Data in this exercise:
[Start of section]
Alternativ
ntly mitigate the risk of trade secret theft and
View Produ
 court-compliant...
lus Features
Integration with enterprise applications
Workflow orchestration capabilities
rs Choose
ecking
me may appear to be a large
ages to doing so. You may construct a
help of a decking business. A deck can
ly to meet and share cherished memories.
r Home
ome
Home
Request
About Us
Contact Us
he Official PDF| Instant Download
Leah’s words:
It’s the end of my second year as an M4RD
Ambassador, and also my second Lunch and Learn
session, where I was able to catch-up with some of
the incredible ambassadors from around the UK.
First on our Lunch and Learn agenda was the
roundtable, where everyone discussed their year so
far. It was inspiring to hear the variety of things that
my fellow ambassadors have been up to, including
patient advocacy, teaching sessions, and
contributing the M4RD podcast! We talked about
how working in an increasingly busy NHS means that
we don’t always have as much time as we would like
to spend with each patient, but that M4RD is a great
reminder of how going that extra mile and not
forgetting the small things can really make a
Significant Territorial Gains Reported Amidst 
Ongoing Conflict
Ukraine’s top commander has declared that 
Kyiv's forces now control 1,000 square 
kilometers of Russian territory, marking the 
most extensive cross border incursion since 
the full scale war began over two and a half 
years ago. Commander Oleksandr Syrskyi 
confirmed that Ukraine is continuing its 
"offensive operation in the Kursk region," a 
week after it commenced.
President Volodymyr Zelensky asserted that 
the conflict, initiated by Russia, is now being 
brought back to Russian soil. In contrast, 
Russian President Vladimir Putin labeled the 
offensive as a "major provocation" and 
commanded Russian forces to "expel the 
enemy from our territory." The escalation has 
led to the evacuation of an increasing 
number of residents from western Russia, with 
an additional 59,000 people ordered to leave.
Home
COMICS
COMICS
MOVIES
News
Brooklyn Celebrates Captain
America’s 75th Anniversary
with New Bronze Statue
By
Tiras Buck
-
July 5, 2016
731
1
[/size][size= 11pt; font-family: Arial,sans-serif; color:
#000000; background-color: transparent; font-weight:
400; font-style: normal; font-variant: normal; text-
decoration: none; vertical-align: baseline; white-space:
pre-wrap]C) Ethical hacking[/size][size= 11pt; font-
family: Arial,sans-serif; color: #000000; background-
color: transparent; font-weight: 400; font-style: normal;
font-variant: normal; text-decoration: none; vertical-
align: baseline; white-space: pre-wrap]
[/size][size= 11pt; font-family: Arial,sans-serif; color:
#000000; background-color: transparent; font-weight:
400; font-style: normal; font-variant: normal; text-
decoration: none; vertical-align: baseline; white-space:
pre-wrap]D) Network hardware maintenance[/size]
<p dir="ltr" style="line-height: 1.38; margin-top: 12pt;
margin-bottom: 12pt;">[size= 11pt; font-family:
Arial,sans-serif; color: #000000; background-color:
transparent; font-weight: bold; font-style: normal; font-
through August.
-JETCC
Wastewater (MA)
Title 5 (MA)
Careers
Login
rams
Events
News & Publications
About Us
[End of section]
Required work: After reading the listing, copy it out exactly and in full.

Final answer:
Alternativ
ntly mitigate the risk of trade secret theft and
View Produ
 court-compliant...
lus Features
Integration with enterprise applications
Workflow orchestration capabilities
rs Choose
ecking
me may appear to be a large
ages to doing so. You may construct a
help of a decking business. A deck can
ly to meet and share cherished memories.
r Home
ome
Home
Request
About Us
Contact Us
he Official PDF| Instant Download
Leah’s words:
It’s the end of my second year as an M4RD
Ambassador, and also my second Lunch and Learn
session, where I was able to catch-up with some of
the incredible ambassadors from around the UK.
First on our Lunch and Learn agenda was the
roundtable, where everyone discussed their year so
far. It was inspiring to hear the variety of things that
my fellow ambassadors have been up to, including
patient advocacy, teaching sessions, and
contributing the M4RD podcast! We talked about
how working in an increasingly busy NHS means that
we don’t always have as much time as we would like
to spend with each patient, but that M4RD is a great
reminder of how going that extra mile and not
forgetting the small things can really make a
Significant Territorial Gains Reported Amidst 
Ongoing Conflict
Ukraine’s top commander has declared that 
Kyiv's forces now control 1,000 square 
kilometers of Russian territory, marking the 
most extensive cross border incursion since 
the full scale war began over two and a half 
years ago. Commander Oleksandr Syrskyi 
confirmed that Ukraine is continuing its 
"offensive operation in the Kursk region," a 
week after it commenced.
President Volodymyr Zelensky asserted that 
the conflict, initiated by Russia, is now being 
brought back to Russian soil. In contrast, 
Russian President Vladimir Putin labeled the 
offensive as a "major provocation" and 
commanded Russian forces to "expel the 
enemy from our territory." The escalation has 
led to the evacuation of an increasing 
number of residents from western Russia, with 
an additional 59,000 people ordered to leave.
Home
COMICS
COMICS
MOVIES
News
Brooklyn Celebrates Captain
America’s 75th Anniversary
with New Bronze Statue
By
Tiras Buck
-
July 5, 2016
731
1
[/size][size= 11pt; font-family: Arial,sans-serif; color:
#000000; background-color: transparent; font-weight:
400; font-style: normal; font-variant: normal; text-
decoration: none; vertical-align: baseline; white-space:
pre-wrap]C) Ethical hacking[/size][size= 11pt; font-
family: Arial,sans-serif; color: #000000; background-
color: transparent; font-weight: 400; font-style: normal;
font-variant: normal; text-decoration: none; vertical-
align: baseline; white-space: pre-wrap]
[/size][size= 11pt; font-family: Arial,sans-serif; color:
#000000; background-color: transparent; font-weight:
400; font-style: normal; font-variant: normal; text-
decoration: none; vertical-align: baseline; white-space:
pre-wrap]D) Network hardware maintenance[/size]
<p dir="ltr" style="line-height: 1.38; margin-top: 12pt;
margin-bottom: 12pt;">[size= 11pt; font-family:
Arial,sans-serif; color: #000000; background-color:
transparent; font-weight: bold; font-style: normal; font-
through August.
-JETCC
Wastewater (MA)
Title 5 (MA)
Careers
Login
rams
Events
News & Publications
About Us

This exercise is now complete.